April 24: The experts tell us that we are two weeks behind this Spring. They also predict the last frost date to be May 6. A drive around Falls Church bears this out. The tulips and some daffodils are still in bloom. The azaleas and dogwood are just coming out.
Somehow, my dahlias have gotten the word. They are slow to eye up and grow shoots. I have opened the bags and slightly moistened the vermiculite. This and warmer weather should wake them up.
I store by dividing each clump and bagging the tubers in vermiculite. I cannot see eyes, so some of the divisions in the bags will not have latent eyes (they are called blind).

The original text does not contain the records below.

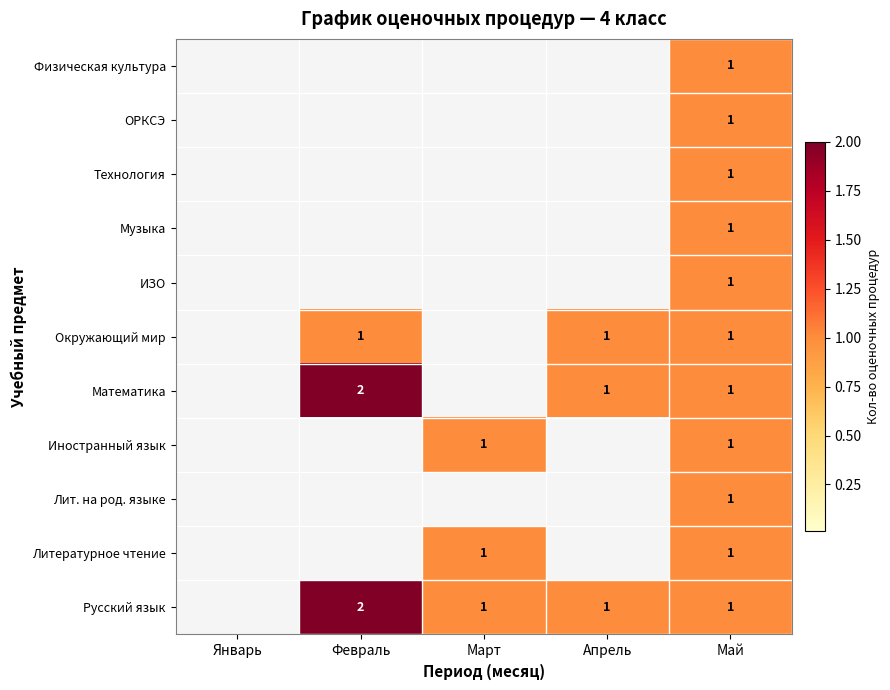

How many data points does each series have?

5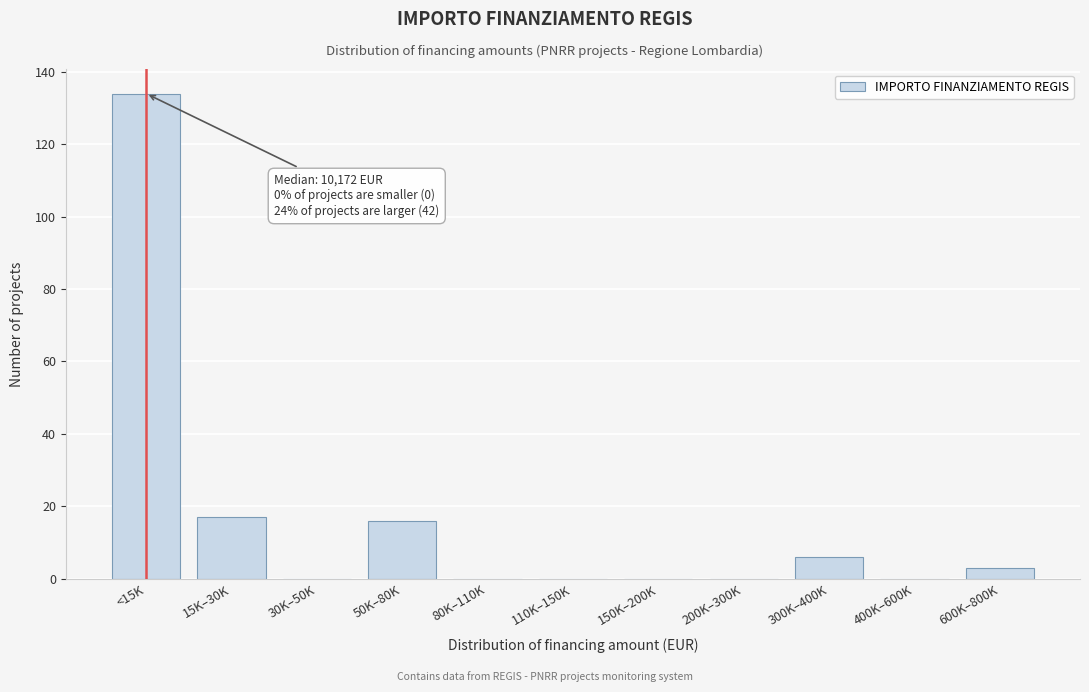

Reading left to right, extract all data points from this chart.

<15K=134	15K–30K=17	30K–50K=0	50K–80K=16	80K–110K=0	110K–150K=0	150K–200K=0	200K–300K=0	300K–400K=6	400K–600K=0	600K–800K=3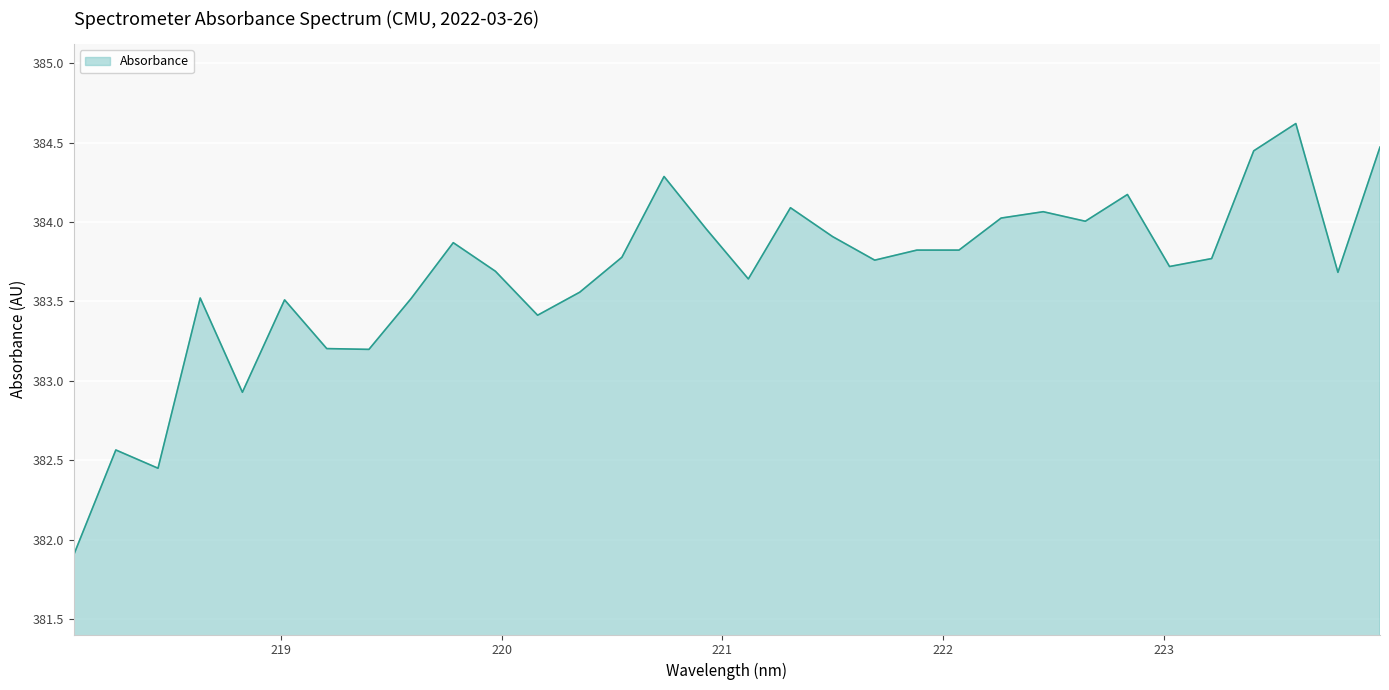

True or false: there are more than 0 points higher than both neighbors.

True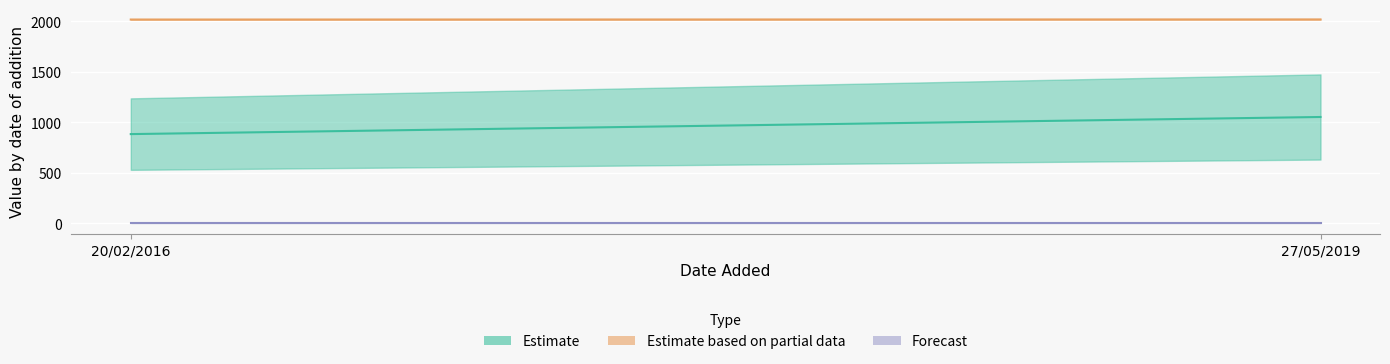

How many categories are shown in the chart?

2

I have begun potting up tubers with eyes, and will plant during the second week in May. This will allow them to get established before the real heat begins. Other growers wait until late May or early June. They will be growing to get their first flush of blooms on the large-size cultivars for the Philadelphia and NCDS Shows in September.
Some growers plant in 6″- 8″ pots. In the Fall they will just lift the pots and save the clump in the pot. This practice limits the spread of feeder roots, and may limit the large dahlias from reaching maximum size. It will work well for BBs and smaller.
February 11: In the dahlia world there is the equivalent of Spring training. For me it is cleaning the small greenhouse where I start the dahlias and making sure the flats and containers are clean. I use a Lestoil solution. You can also use a 10% bleach solution or even soap and water. Make sure you have a stiff brush.
To lower the pH of the soil to make it less acidic (6.5-7) use agricultural lime in amounts recommended by the garden center or the laboratory that did the soil test. Make sure it is a slow acting type, and scratch it into the soil apply as soon as the patch is sufficiently dry to work. It will need some time to do its job. Hydrated lime (used on playing fields)works more quickly but is can burn the plants and is not recommended.